Catherine still protested one last time, before starting the car. "This will ruin my gown!" -- and from then on, there was only our silence and the sound of the engine accelerating.
We made it sharp on time, thanks to Catherine dangerously overtaking all cars and trucks we met on our way.
The restaurant had been someone's house. I mean someone important, famous or historic -- but I did not care to check who. There was an extraordinary garden around it, that could rival Monet's . The murmur of crickets blended to the soft spray of fountains, underlined by invisible toads sitting on the margins of the water mirrors, spoke of enduring summers and sequestered winters. The trees canopies stood like a mass of dark clouds lingering over the garden, but above them, stars shone in the crisp clear night. Pale lights placed on the floor along the paths illuminated the bushes bearing perennial varieties of flowers.
Catherine took Edoardo by the arm to explore it.
What an extreme change, I thought. The same person who had ordered Uncle Will to cut all the bushes around our cottage in Punaouilo was inspecting the flowers and letting out sighs and exclamations of contentment. Wearing a gown of black velvet covered with hand painted flowers in red and orange, Catherine looked like a flower bed moving among other flower beds.
Edoardo followed her like the sequitur of a queen, in an attitude of adoration. While my mother had eyes only for the flowers, I noticed how his eyes never left her figure, as if she was the only thing he could see. No matter how much I loathed him, I had to give in to the fact that he truly loved her. He seemed to have quieted her sexual appetite -- and Edoardo himself seemed to be faithful to my mother.
She looked impossibly beautiful and young. A woman of over forty, she seemed to be thirty, or even a couple years younger than that. Just slightly older than when she had given birth to me. I had grown to be eighteen, almost nineteen, while those nearly two decades had imprinted only a few more years on her.

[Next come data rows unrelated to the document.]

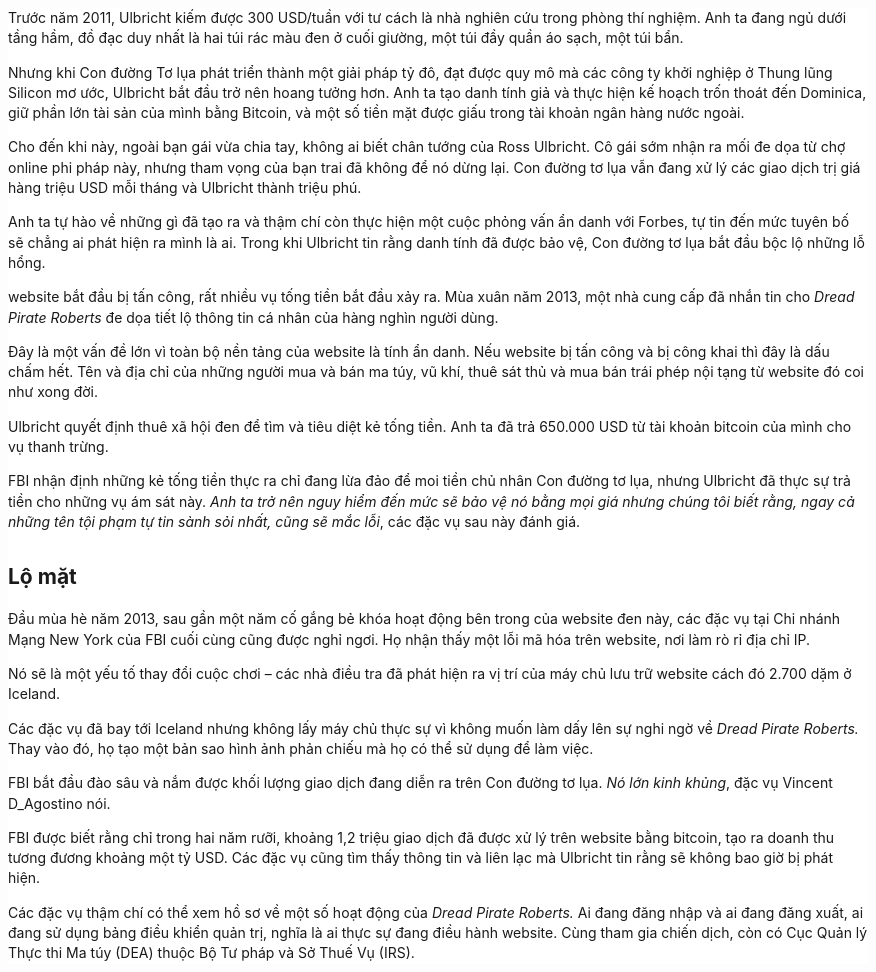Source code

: Trước năm 2011, Ulbricht kiếm được 300 USD/tuần với tư cách là nhà nghiên cứu trong phòng thí nghiệm. Anh ta đang ngủ dưới tầng hầm, đồ đạc duy nhất là hai túi rác màu đen ở cuối giường, một túi đầy quần áo sạch, một túi bẩn.

Nhưng khi Con đường Tơ lụa phát triển thành một giải pháp tỷ đô, đạt được quy mô mà các công ty khởi nghiệp ở Thung lũng Silicon mơ ước, Ulbricht bắt đầu trở nên hoang tưởng hơn. Anh ta tạo danh tính giả và thực hiện kế hoạch trốn thoát đến Dominica, giữ phần lớn tài sản của mình bằng Bitcoin, và một số tiền mặt được giấu trong tài khoản ngân hàng nước ngoài.

Cho đến khi này, ngoài bạn gái vừa chia tay, không ai biết chân tướng của Ross Ulbricht. Cô gái sớm nhận ra mối đe dọa từ chợ online phi pháp này, nhưng tham vọng của bạn trai đã không để nó dừng lại. Con đường tơ lụa vẫn đang xử lý các giao dịch trị giá hàng triệu USD mỗi tháng và Ulbricht thành triệu phú.

Anh ta tự hào về những gì đã tạo ra và thậm chí còn thực hiện một cuộc phỏng vấn ẩn danh với Forbes, tự tin đến mức tuyên bố sẽ chẳng ai phát hiện ra mình là ai. Trong khi Ulbricht tin rằng danh tính đã được bảo vệ, Con đường tơ lụa bắt đầu bộc lộ những lỗ hổng.

website bắt đầu bị tấn công, rất nhiều vụ tống tiền bắt đầu xảy ra. Mùa xuân năm 2013, một nhà cung cấp đã nhắn tin cho _Dread Pirate Roberts_ đe dọa tiết lộ thông tin cá nhân của hàng nghìn người dùng.

Đây là một vấn đề lớn vì toàn bộ nền tảng của website là tính ẩn danh. Nếu website bị tấn công và bị công khai thì đây là dấu chấm hết. Tên và địa chỉ của những người mua và bán ma túy, vũ khí, thuê sát thủ và mua bán trái phép nội tạng từ website đó coi như xong đời.

Ulbricht quyết định thuê xã hội đen để tìm và tiêu diệt kẻ tống tiền. Anh ta đã trả 650.000 USD từ tài khoản bitcoin của mình cho vụ thanh trừng.

FBI nhận định những kẻ tống tiền thực ra chỉ đang lừa đảo để moi tiền chủ nhân Con đường tơ lụa, nhưng Ulbricht đã thực sự trả tiền cho những vụ ám sát này. _Anh ta trở nên nguy hiểm đến mức sẽ bảo vệ nó bằng mọi giá nhưng chúng tôi biết rằng, ngay cả những tên tội phạm tự tin sành sỏi nhất, cũng sẽ mắc lỗi_, các đặc vụ sau này đánh giá.

## Lộ mặt

Đầu mùa hè năm 2013, sau gần một năm cố gắng bẻ khóa hoạt động bên trong của website đen này, các đặc vụ tại Chi nhánh Mạng New York của FBI cuối cùng cũng được nghỉ ngơi. Họ nhận thấy một lỗi mã hóa trên website, nơi làm rò rỉ địa chỉ IP.

Nó sẽ là một yếu tố thay đổi cuộc chơi – các nhà điều tra đã phát hiện ra vị trí của máy chủ lưu trữ website cách đó 2.700 dặm ở Iceland.

Các đặc vụ đã bay tới Iceland nhưng không lấy máy chủ thực sự vì không muốn làm dấy lên sự nghi ngờ về _Dread Pirate Roberts._ Thay vào đó, họ tạo một bản sao hình ảnh phản chiếu mà họ có thể sử dụng để làm việc.

FBI bắt đầu đào sâu và nắm được khối lượng giao dịch đang diễn ra trên Con đường tơ lụa. _Nó lớn kinh khủng_, đặc vụ Vincent D_Agostino nói.

FBI được biết rằng chỉ trong hai năm rưỡi, khoảng 1,2 triệu giao dịch đã được xử lý trên website bằng bitcoin, tạo ra doanh thu tương đương khoảng một tỷ USD. Các đặc vụ cũng tìm thấy thông tin và liên lạc mà Ulbricht tin rằng sẽ không bao giờ bị phát hiện.

Các đặc vụ thậm chí có thể xem hồ sơ về một số hoạt động của _Dread Pirate Roberts._ Ai đang đăng nhập và ai đang đăng xuất, ai đang sử dụng bảng điều khiển quản trị, nghĩa là ai thực sự đang điều hành website. Cùng tham gia chiến dịch, còn có Cục Quản lý Thực thi Ma túy (DEA) thuộc Bộ Tư pháp và Sở Thuế Vụ (IRS).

Her fountain of youth, I knew, was the Italian man standing by her side. I wish it had been another Italian man -- Carlo, my father. But with him she had only quarreled, while with Edoardo she hardly fought.
That evening, despite my bellicose disposition, I finally realized the woman my Catherine was -- not just my mother. And Edoardo too -- the man he was, and not simply Angelo's father. And how that woman and man lived a great love. How, as parents, they might have worried about our trip to the US -- but as a couple, they might be secretly relieved at the fact that we were leaving them alone, to their own story -- their love story.
When Angelo went to the washroom, while we waited to be seated, I overheard the murmurs of Catherine and Edoardo's conversation.
"I love this place, already. Don't you, chéri? So many magnificent flowers!" she exclaimed, delighted with the arrangements that decorated a table at the entrance hall. Personally, I found the whole atmosphere too old fashioned, and not as sophisticated as I'd have expected. I had my doubts that Celeste, for instance, would approve of the restaurant. Rather provincial, she would have nailed.
"Fiori?" I heard Edoardo asking Catherine. "What flowers? I don't see any flowers..."
Catherine gazed at him in disbelief, inspecting his countenance. Had he drunk too much? But Edoardo went on, before she could say anything.
"I see only one flower!" He whispered, in a husky voice. And because his French was often not clear enough, he took her by the waist. Softly, yet very manly, in a gesture that made me think of how passionate their sex life should be like. "There is only one flower for me." he added, pulling her closer. Catherine seemed to offer no resistance, a subtle smile on her lips telling she was enjoying it. "The only flower I need in the garden of my life."
Of course, they had kissed, despite being a public. I simply turned my back to them, embarrassed.